Left to fend for herself in the blistering summer heat, J. was forced to tote five-gallon containers of water from the nearest convenience store, which was miles away. Before long, she fell ill with heat sickness and crawled into her tent. Her phone battery ran out of charge, and she began rationing her water. As the days passed, she waited to die.

Like J., most unhoused community members in and around Lancaster must somehow find a way to navigate the perils of the high desert, where triple digit heat in the summer and freezing temperatures in the winter are the norm.

But instead of ensuring that unhoused people have access to life-saving housing and services, an investigation by the ACLU of Southern California finds that city officials’ primary response has been to stop, cite and jail people for being unhoused and banish them to the high desert, where they are quite literally left to die.

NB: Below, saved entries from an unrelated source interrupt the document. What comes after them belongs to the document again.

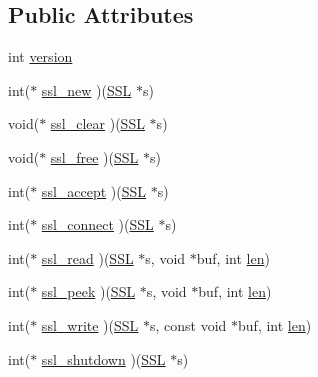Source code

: \subsection*{Public Attributes}
\begin{DoxyCompactItemize}
\item 
int \hyperlink{structssl__method__st_a1d231051899c943c03267d9ede6d2488}{version}
\item 
int($\ast$ \hyperlink{structssl__method__st_a7a5b5fc62a1f2d1e130bb67f5da66a81}{ssl\+\_\+new} )(\hyperlink{ossl__typ_8h_a71f21e09bf365489dab9d85bd4785e24}{S\+SL} $\ast$s)
\item 
void($\ast$ \hyperlink{structssl__method__st_ae1a1f21bb25134669738357096bfd629}{ssl\+\_\+clear} )(\hyperlink{ossl__typ_8h_a71f21e09bf365489dab9d85bd4785e24}{S\+SL} $\ast$s)
\item 
void($\ast$ \hyperlink{structssl__method__st_a8df364610bd0f741b9fe078a69d88e28}{ssl\+\_\+free} )(\hyperlink{ossl__typ_8h_a71f21e09bf365489dab9d85bd4785e24}{S\+SL} $\ast$s)
\item 
int($\ast$ \hyperlink{structssl__method__st_a414ff7e2c280fb8e5cee22bff2df8717}{ssl\+\_\+accept} )(\hyperlink{ossl__typ_8h_a71f21e09bf365489dab9d85bd4785e24}{S\+SL} $\ast$s)
\item 
int($\ast$ \hyperlink{structssl__method__st_acfec7986091a9749de81345a3833b595}{ssl\+\_\+connect} )(\hyperlink{ossl__typ_8h_a71f21e09bf365489dab9d85bd4785e24}{S\+SL} $\ast$s)
\item 
int($\ast$ \hyperlink{structssl__method__st_a113246b4c830059207f54935b8874289}{ssl\+\_\+read} )(\hyperlink{ossl__typ_8h_a71f21e09bf365489dab9d85bd4785e24}{S\+SL} $\ast$s, void $\ast$buf, int \hyperlink{x509_8h_ad8c3db4434e9cb5cd772cc009f40e856}{len})
\item 
int($\ast$ \hyperlink{structssl__method__st_a4216ad37e9a089392b0fe1915ed745d7}{ssl\+\_\+peek} )(\hyperlink{ossl__typ_8h_a71f21e09bf365489dab9d85bd4785e24}{S\+SL} $\ast$s, void $\ast$buf, int \hyperlink{x509_8h_ad8c3db4434e9cb5cd772cc009f40e856}{len})
\item 
int($\ast$ \hyperlink{structssl__method__st_aeaa1745bfd8cea08b5d943fa49c1804a}{ssl\+\_\+write} )(\hyperlink{ossl__typ_8h_a71f21e09bf365489dab9d85bd4785e24}{S\+SL} $\ast$s, const void $\ast$buf, int \hyperlink{x509_8h_ad8c3db4434e9cb5cd772cc009f40e856}{len})
\item 
int($\ast$ \hyperlink{structssl__method__st_a7dc97d1a59c10baa705a23e5aa4f7546}{ssl\+\_\+shutdown} )(\hyperlink{ossl__typ_8h_a71f21e09bf365489dab9d85bd4785e24}{S\+SL} $\ast$s)

\end{DoxyCompactItemize}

Inside city limits, unhoused residents face a draconian police state that is impossible to avoid. Although people who are unhoused make up only about one percent of Lancaster’s population, they represent almost half of all stops by Los Angeles County sheriffs to enforce the city’s municipal code.

As described in our report, “Banished and Abandoned: Criminalization and Displacement of Unhoused People in Lancaster,” most police harassment targets people simply for being unhoused in public. Officers bulldoze encampments, destroying tents and discarding crucial belongings like medication. They target Black people, citing them for resting or camping in public at disproportionately high rates. They tell unhoused people to keep moving if they stand, sit or lie down in public, and issue them criminal citations if they rest in the shade for as little as three minutes. One unhoused resident, a veteran who uses a wheelchair, estimated that police approach him up to 14 times a day. He said the cartilage in his shoulders has worn down because he must regularly wheel himself away from deputies who order him to leave.

If relentless police harassment does not convince unhoused people to leave the city, officers banish them to the high desert in unincorporated Los Angeles County, where, like J., they are far removed from life-saving resources like food, water and medical care.

Once banished, people have limited ability to fight back. Since they are technically no longer city residents, they lose the right to vote in city elections, preventing them from voting for or against the officials responsible for their banishment. “The city left us with no vote and no voice,” said Melissa Ivory, who was banished to the high desert by sheriff’s deputies. “We are like a piece of wind that carries a voice, but it’s not heard at all.”

The law enforcement tactics uncovered by the ACLU SoCal investigation are not only immoral and life threatening; they also violate a number of civil rights, including the rights to due process, freedom of movement and free speech.

J. survived her harrowing brush with death. Her daughter, unable to reach J. by phone, became alarmed and set out to search for her. By luck, she found J.’s tent and nursed her back to health.

But Lancaster and Los Angeles County officials should have never placed J. in danger in the first place. Our local governments must unequivocally reject the forms of state-sanctioned violence described in the report . Instead, we must demand that Lancaster and Los Angeles County officials treat homelessness as a human rights violation and humanitarian crisis.

The report calls for immediate city and county reforms, including cessation of criminalization and banishment, elimination of laws and policies that criminalize homelessness and provision of restitution, compensation for losses and rehabilitation for targets of criminalization and banishment.

Officials should start by immediately meeting the survival needs of unhoused people and treating them with the dignity and respect to which we are all entitled.